Me: “I started university at 17, which in hindsight was way too young. As you will see there, I went through three semesters without a break and by the fourth, I struggled. I got sick and fell behind. I had tried to finish my courses, but I knew that the impact on my GPA would be disastrous, so I decided that it would be better for me to withdraw and come back when I knew I could finish my courses to the best of my ability”

Mr. Willoughby: “I see. What about your social skills? You don’t seem to have a lot of experience in clubs or other extracurricular activities.”

Me: “I am different from other people. I have always struggled with that. But I have worked hard to be able to fit in with normal people. I usually do OK, once people get to know me.” He didn’t look so convinced or impressed.

Mr. Willoughby: “So why did you choose our firm.?”

Me: “I wanted to be in an environment that values one-on-one working relationships. I have always had a close working relationship with all my instructors in university and I just don’t think I would be able to have that at the big firms. However, I think in a smaller firm like this that might be possible.”

Mr Willoughby, winking as he spoke: “We’ll offer you $15,000 a year and great relationships.”

Me: “Ok, that sounds terrific”.

With that he indicated it was time to go and we both got up. I had completely failed to see that Mr. Willoughby was kidding with that last remark and in true Aspie fashion, I took it literally and responded accordingly. He was completely unfazed by my reaction and never let on that I had just missed his joke. I shook his hand and left the office, with much anticipation. I really could not tell how I did, and therefore had no idea what to expect. Within two days I had received a call from Doug Frew that they would be making me an offer and could I come in to sign my acceptance. The relief and excitement I felt was indescribable, as I realized that our power wouldn’t be cut off again and as I realized that we would be able to afford our rent, no matter how badly Lea’s boutique was doing.
I went in the next day and signed my acceptance of the firm’s offer and was scheduled to start the day after Canada Day – July 2. Lea was right: this was the firm that offered me the job. I worked on Don Willoughby’s team of accountants, and occasionally did work for other partners, but not often. I loved this structure, as opposed to a pooled staff structure, because it meant that I was able to develop a close working relationship with Don.
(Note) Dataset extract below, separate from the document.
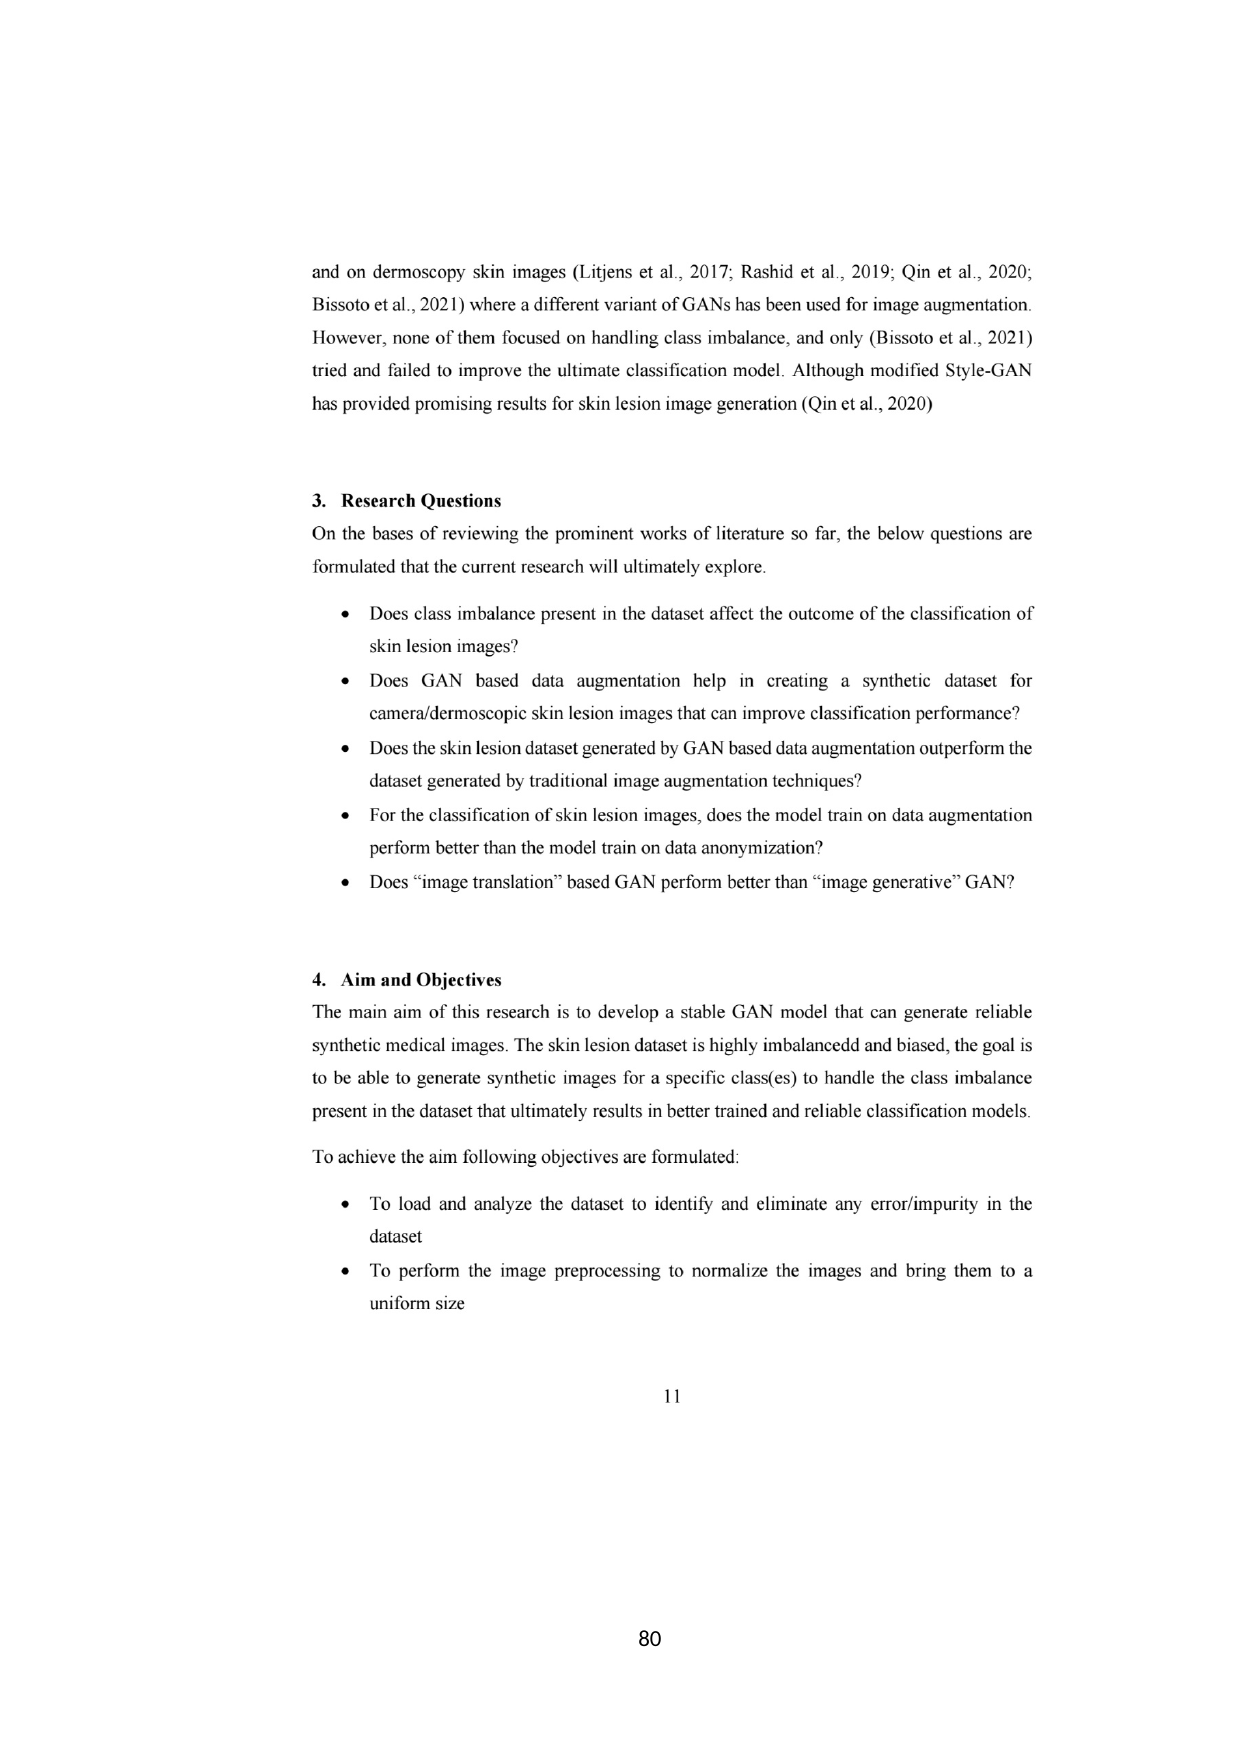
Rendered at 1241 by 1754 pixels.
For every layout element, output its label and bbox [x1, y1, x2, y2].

picture [177, 147, 1122, 1484]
My relationship with Don was complex. At first, I did not work very closely with him at all. He gave out the work and I sat at my desk doing it and only responding to him when he came by my desk to check on things. Unlike other people I had worked for before, Don was very good at giving feedback that had exactly the motivational effect he was looking for, but not in a way that made you feel he was being a jerk. About 2-3 months into the job, I had a file I was working on that he told me should take 2-3 days to complete. I was still working on it at the end of the week. On the Friday, Don called me into his office, shut the door and sat behind his desk and said: ”McFetridge, you have been working on that file I gave you all week. I’m just not sure that you are cut out for accounting unless you can complete that file soon. And, you may want to do something about that fuzzy hairdo.” Of course, I thought he was basically threatening to fire me. So I stayed late that night and came in the following day, on Saturday to finish the file and turn it in. He seemed genuinely surprised when I appeared at his office door on the Saturday afternoon and handed him the the completed file.  His review notes on the work I did were extensive and written in the most exquisite cursive I had ever seen. Here was somebody who learned how to write at a time when schools tested you on your handwriting – the slant, the style and clarity of the letters. It was, and still is the most incredibly distinct handwriting I have ever seen.


After that file, Don began to notice how hard I was working and he responded well to my work ethic. He was very receptive to discussing his review notes with me and slowly, but surely he started making small talk with me near my desk and in the lunchroom. This was the beginning of a long and close working relationship that would last the better part of seven years.